Octavius Wigram (18 December 1794 – 20 May 1878) was an English businessman and ship owner in the City of London, a member of Lloyds and Governor of the Royal Exchange Assurance Corporation.

==Life==
Born at Walthamstow House, Walthamstow, on 18 December 1794, despite his name Wigram was the twelfth child and seventh son of Lady Eleanor and Sir Robert Wigram, 1st Baronet (1744–1830) His father was a merchant shipbuilder and Tory politician who had a total of twenty-three children. He was educated privately at Shacklewell, and at the age of sixteen he entered his father's counting-house. In 1819 he became a director of the Royal Exchange Assurance Company, remaining with the company until his death.

Wigram joined the London and Westminster Light Horse (a Volunteer regiment) as a trooper. At the coronation of King George IV at Westminster Abbey in 1820, Wigram was on duty, guarding one of the doors of the Abbey, when the new king's estranged wife Queen Caroline tried unsuccessfully to enter the Abbey by force. She was turned away. In 1822 he was commissioned as a cornet in the same regiment.

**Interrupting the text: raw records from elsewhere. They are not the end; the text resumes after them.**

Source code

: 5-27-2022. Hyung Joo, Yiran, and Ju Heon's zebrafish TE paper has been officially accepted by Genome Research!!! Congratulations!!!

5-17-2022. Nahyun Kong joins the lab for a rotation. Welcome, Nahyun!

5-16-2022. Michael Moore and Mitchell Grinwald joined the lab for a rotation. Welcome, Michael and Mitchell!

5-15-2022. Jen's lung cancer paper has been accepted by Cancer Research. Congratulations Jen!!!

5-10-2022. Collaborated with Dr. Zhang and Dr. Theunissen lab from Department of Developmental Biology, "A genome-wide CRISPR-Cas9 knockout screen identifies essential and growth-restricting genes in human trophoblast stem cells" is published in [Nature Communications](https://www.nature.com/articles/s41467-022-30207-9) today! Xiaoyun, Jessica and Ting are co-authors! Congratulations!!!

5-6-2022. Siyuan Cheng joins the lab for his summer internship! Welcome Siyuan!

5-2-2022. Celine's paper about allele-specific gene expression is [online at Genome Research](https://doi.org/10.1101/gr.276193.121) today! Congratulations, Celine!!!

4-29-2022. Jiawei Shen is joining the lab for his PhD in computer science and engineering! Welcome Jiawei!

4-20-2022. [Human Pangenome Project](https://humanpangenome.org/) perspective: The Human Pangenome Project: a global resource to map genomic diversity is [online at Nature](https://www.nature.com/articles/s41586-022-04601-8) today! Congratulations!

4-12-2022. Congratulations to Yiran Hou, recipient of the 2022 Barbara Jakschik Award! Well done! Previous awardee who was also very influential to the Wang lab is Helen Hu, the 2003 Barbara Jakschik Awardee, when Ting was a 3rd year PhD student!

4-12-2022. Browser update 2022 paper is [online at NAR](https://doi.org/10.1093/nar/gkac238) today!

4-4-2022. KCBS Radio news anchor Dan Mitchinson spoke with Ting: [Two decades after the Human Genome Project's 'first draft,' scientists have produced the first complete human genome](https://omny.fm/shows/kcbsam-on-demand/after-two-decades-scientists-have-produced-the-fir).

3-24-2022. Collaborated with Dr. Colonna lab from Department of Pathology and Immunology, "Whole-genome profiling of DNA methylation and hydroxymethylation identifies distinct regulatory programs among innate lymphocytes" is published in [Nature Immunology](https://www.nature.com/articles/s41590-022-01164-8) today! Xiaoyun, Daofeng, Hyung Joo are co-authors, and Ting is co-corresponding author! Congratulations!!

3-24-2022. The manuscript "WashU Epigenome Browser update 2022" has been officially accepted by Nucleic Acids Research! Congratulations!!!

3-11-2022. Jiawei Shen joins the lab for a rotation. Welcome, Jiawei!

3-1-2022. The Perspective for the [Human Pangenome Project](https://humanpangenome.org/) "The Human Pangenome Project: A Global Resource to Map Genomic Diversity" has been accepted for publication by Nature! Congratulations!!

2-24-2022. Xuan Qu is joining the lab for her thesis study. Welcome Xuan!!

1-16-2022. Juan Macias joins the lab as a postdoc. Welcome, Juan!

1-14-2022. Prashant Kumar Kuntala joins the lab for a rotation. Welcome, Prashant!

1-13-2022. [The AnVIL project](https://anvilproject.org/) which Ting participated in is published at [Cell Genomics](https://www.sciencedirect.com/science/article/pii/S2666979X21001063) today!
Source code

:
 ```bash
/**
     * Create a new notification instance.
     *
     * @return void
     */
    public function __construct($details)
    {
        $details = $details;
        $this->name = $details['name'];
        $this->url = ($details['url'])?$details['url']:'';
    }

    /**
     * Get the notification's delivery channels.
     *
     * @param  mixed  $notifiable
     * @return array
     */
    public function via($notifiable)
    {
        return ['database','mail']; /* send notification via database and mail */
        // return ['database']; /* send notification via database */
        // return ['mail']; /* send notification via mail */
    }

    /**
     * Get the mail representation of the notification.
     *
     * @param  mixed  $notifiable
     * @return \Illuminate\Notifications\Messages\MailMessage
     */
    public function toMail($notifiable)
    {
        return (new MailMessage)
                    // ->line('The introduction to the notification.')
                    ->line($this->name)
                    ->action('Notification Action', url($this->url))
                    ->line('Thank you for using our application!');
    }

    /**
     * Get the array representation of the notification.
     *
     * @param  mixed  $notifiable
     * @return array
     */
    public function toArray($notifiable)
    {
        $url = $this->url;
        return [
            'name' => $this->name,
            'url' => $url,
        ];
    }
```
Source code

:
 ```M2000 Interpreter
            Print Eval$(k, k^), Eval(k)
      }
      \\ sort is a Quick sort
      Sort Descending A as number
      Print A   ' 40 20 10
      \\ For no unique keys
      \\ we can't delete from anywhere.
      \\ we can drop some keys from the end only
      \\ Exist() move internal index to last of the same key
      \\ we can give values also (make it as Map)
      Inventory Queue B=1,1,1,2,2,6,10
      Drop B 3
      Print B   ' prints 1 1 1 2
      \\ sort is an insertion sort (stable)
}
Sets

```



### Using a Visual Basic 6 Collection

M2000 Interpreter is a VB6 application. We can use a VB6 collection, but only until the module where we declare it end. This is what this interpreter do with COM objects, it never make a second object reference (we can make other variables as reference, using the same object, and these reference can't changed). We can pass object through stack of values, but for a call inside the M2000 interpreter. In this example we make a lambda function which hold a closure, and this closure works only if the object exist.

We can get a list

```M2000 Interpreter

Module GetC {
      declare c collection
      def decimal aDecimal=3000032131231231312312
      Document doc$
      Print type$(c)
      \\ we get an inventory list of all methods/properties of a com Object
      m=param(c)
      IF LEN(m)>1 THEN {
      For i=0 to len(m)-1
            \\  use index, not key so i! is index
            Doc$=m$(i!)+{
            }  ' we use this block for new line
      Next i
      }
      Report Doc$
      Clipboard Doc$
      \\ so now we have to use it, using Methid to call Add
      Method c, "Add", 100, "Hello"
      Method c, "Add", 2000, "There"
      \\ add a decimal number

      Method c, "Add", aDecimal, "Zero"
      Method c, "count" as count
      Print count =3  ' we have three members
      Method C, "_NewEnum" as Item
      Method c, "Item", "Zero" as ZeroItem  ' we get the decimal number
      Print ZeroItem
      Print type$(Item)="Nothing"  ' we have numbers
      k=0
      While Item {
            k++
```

From 1823 to 1831 Wigram is listed as the owner of two ships in the service of the East India Company. In 1824 he was elected a member of Lloyds, and on 24 March 1824 was married at St George's, Hanover Square, by William Knox, Bishop of Derry, to the bishop's daughter, Isabella Charlotte, who was a niece of Thomas Knox, 2nd Viscount Northland, later created Earl of Ranfurly. They had three sons and three daughters. Until 1830 the Wigrams lived at 36, Wimpole Street, Westminster. They then moved to Thorpe Combe House and in 1841 to Dulwich.

Wigram was a partner in Huldart's Patent Cables Company and Reid's Brewery Company, was on the Committee of Lloyd's Register of Shipping, and was a member of a Royal Commission of inquiry into the law governing pilots.

In 1870 he was still Governor of the Royal Exchange Assurance Company, and the next year the Company presented him with his portrait in oils by George Richmond. He died on 20 May 1878.

==Family==
Wigram's eldest brother, Robert (1773–1843), was a Director of the Bank of England and a Tory Member of Parliament who in 1832 changed his name from Wigram to Fitzwygram. Their other brothers included Joseph Cotton Wigram (1798–1867), Bishop of Rochester, Loftus Tottenham Wigram QC (1803–89), a barrister and politician, and the theologian George Vicesimus Wigram (1805–79).

Wigram's eldest son, William Knox Wigram, born on 13 September 1825, became a barrister and married Mary Anne Pomeroy, the daughter of the 5th Viscount Harberton (1790–1862). Their sons Sir Henry Francis Wigram (1857–1934) and William Arthur Wigram were notable business men in New Zealand.